Além de ser o mais antigo enterro em África, é também a confirmação de que as populações do Paleolítico médio africano realizaram ritos funerários.
"A criança, com cerca de três anos de idade, foi enterrada numa cavidade que tinha sido escavada especificamente para este fim. Ali foi depositada numa posição intencional e muito delicada, quase fetal, com a cabeça sobre um suporte, como se fosse uma almofada. O seu corpo foi envolto num tipo de mortalha natural feita de peles ou folhas de animais e depois coberta com terra", explicou a investigadora e diretora do Centro Nacional de Investigação da Evolução Humana (CENIEH) de Espanha, María Martinón Torres, à agência noticiosa Efe.
Apelidada de "Mtoto", criança em suaíli, foi enterrada há 78 mil anos no atual lugar de Panga ya Saidi, um importante local arqueológico no sudeste queniano.
A descoberta, coliderada pela equipa de Martinón Torres, pelo Instituto Max Planck para o Estudo da História Humana, da Alemanha, e pelos Museus Nacionais do Quénia e que contou com a colaboração de investigadores da Universidade Complutense de Madrid e de cerca de 30 instituições de todo o mundo é tema de capa da revista Nature.
A paleoantropóloga espanhola considera que Mtoto é "a prova mais antiga" de "enterros ou do comportamento funerário em África", considerando que é importante não apenas como descoberta científica, mas também porque "revela a complexidade da mente humana, que é capaz de estabelecer ligações complexas com a comunidade para além do mundo físico e interagir com aqueles que morreram.

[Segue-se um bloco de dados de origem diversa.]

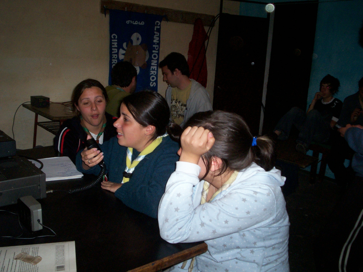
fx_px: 378
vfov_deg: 39.7
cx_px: 182
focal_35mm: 36
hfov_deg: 51.4
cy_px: 136
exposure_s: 1/64
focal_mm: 5.9
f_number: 4.5
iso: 140
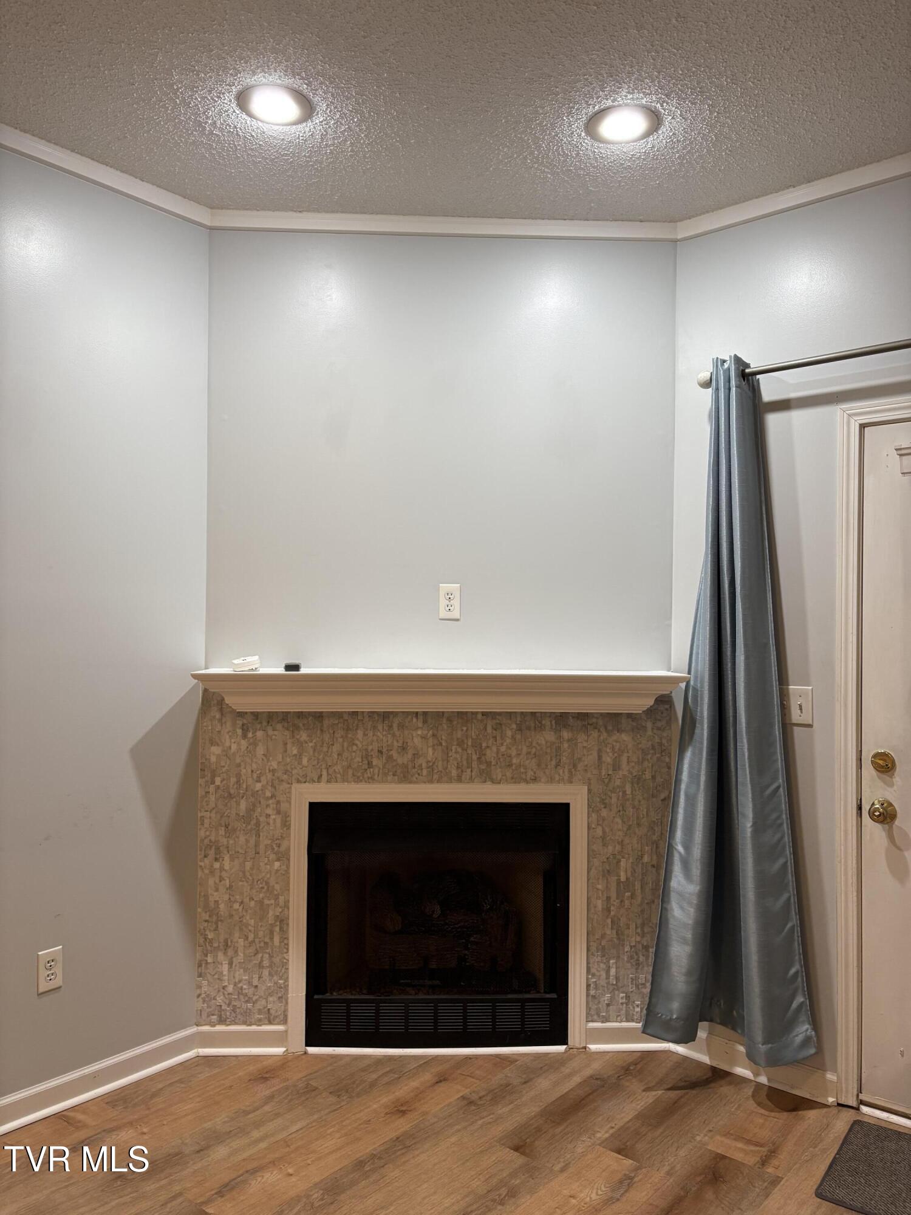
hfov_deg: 53.1
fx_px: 912
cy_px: 608
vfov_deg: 67.3
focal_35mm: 26
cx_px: 456
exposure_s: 1/120
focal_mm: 5.96
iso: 125
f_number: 1.6
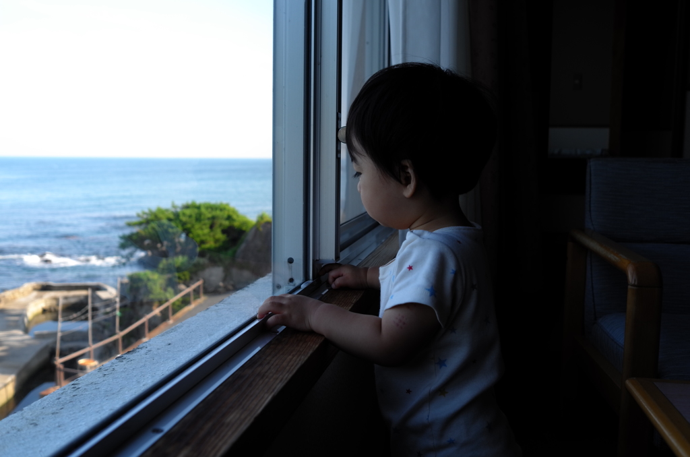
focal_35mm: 36
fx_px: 688
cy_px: 228
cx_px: 345
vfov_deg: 36.7
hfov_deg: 53.2
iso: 100
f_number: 4.5
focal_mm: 24
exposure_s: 1/250
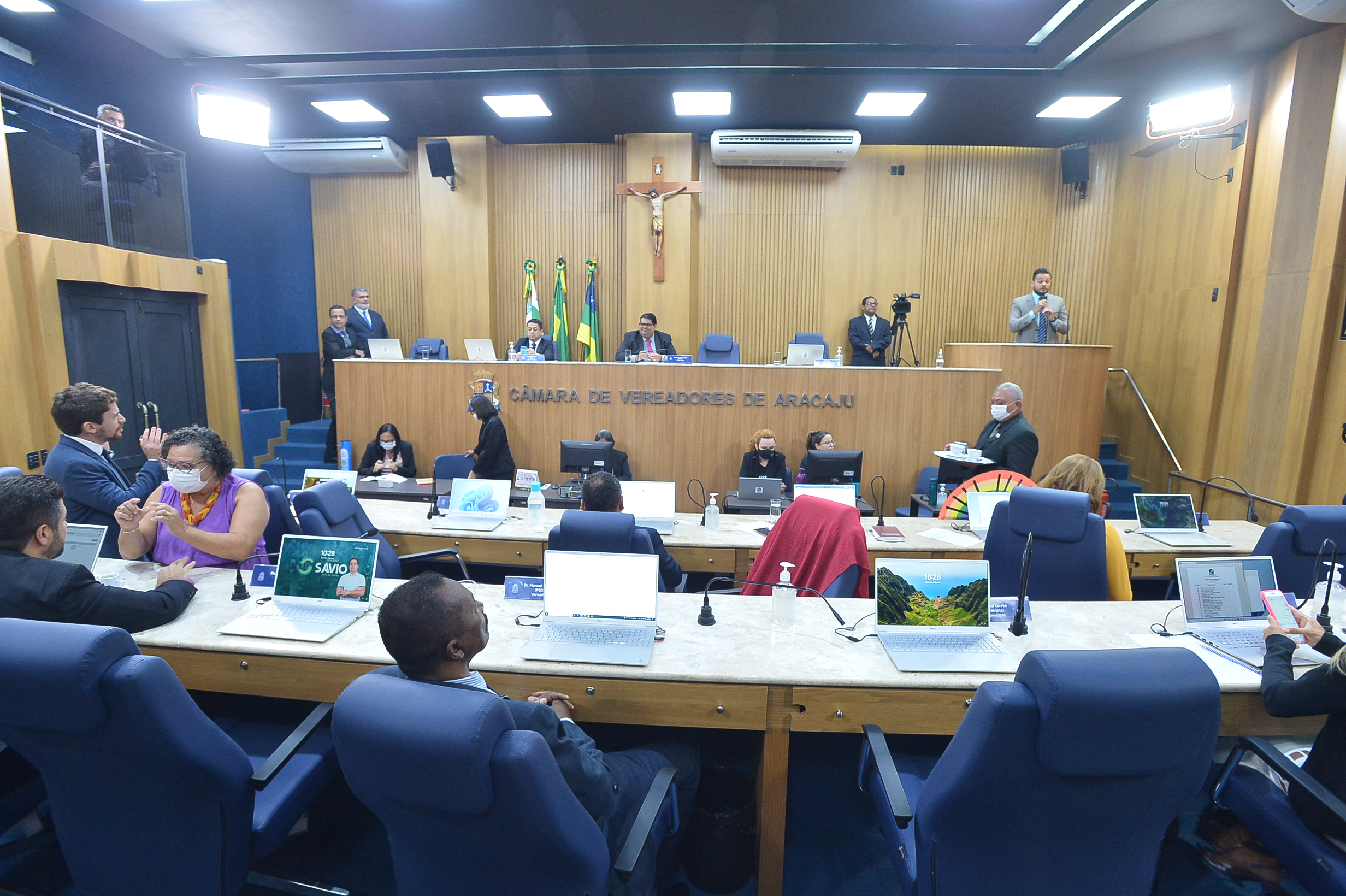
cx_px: 673
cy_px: 448
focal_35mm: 17
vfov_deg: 70.4
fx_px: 635
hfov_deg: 93.3
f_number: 7.1
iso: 4000
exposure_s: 1/125
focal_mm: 17
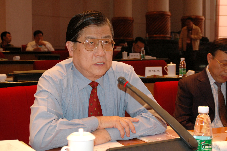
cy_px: 76
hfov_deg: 37.9
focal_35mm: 52
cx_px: 114
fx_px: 331
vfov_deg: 25.7
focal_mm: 35
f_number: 4.5
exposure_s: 1/60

Até agora a única prova de um enterro do mesmo período era a descoberta de Border Cave, na África do Sul, onde os restos mortais, também de uma criança, remetiam para 74 mi anos, embora a falta de documentação tenha envolvido o achado em controvérsia.
A Eurásia apresenta outras provas de enterros de Homo sapiens e Homo neanderthalensis (o homem de Neandertal) mais antigos, com os casos de Qafzeh e Shul (Homo sapiens), datados entre 90 mil e 130 mil anos, e Tabun C (Neandertal), há cerca de 120 mil anos, todos no norte de Israel.
Martinón Torres considerou que esta descoberta é "tão interessante" uma vez que "faltavam provas fortes e claras de enterros em África".
A comunidade científica não encontra, porém, uma razão para que não sejam encontrados mais enterros em África.
"Pode ser que este tipo de comportamento se tenha desenvolvido mais cedo fora de África, ou pode simplesmente ter sido feito mais trabalho de campo na Eurásia do que em África, ou mesmo que os comportamentos de enterro em África sejam diferentes dos da Eurásia e que não deixam vestígios arqueológicos", sugeriu a paleoantropóloga.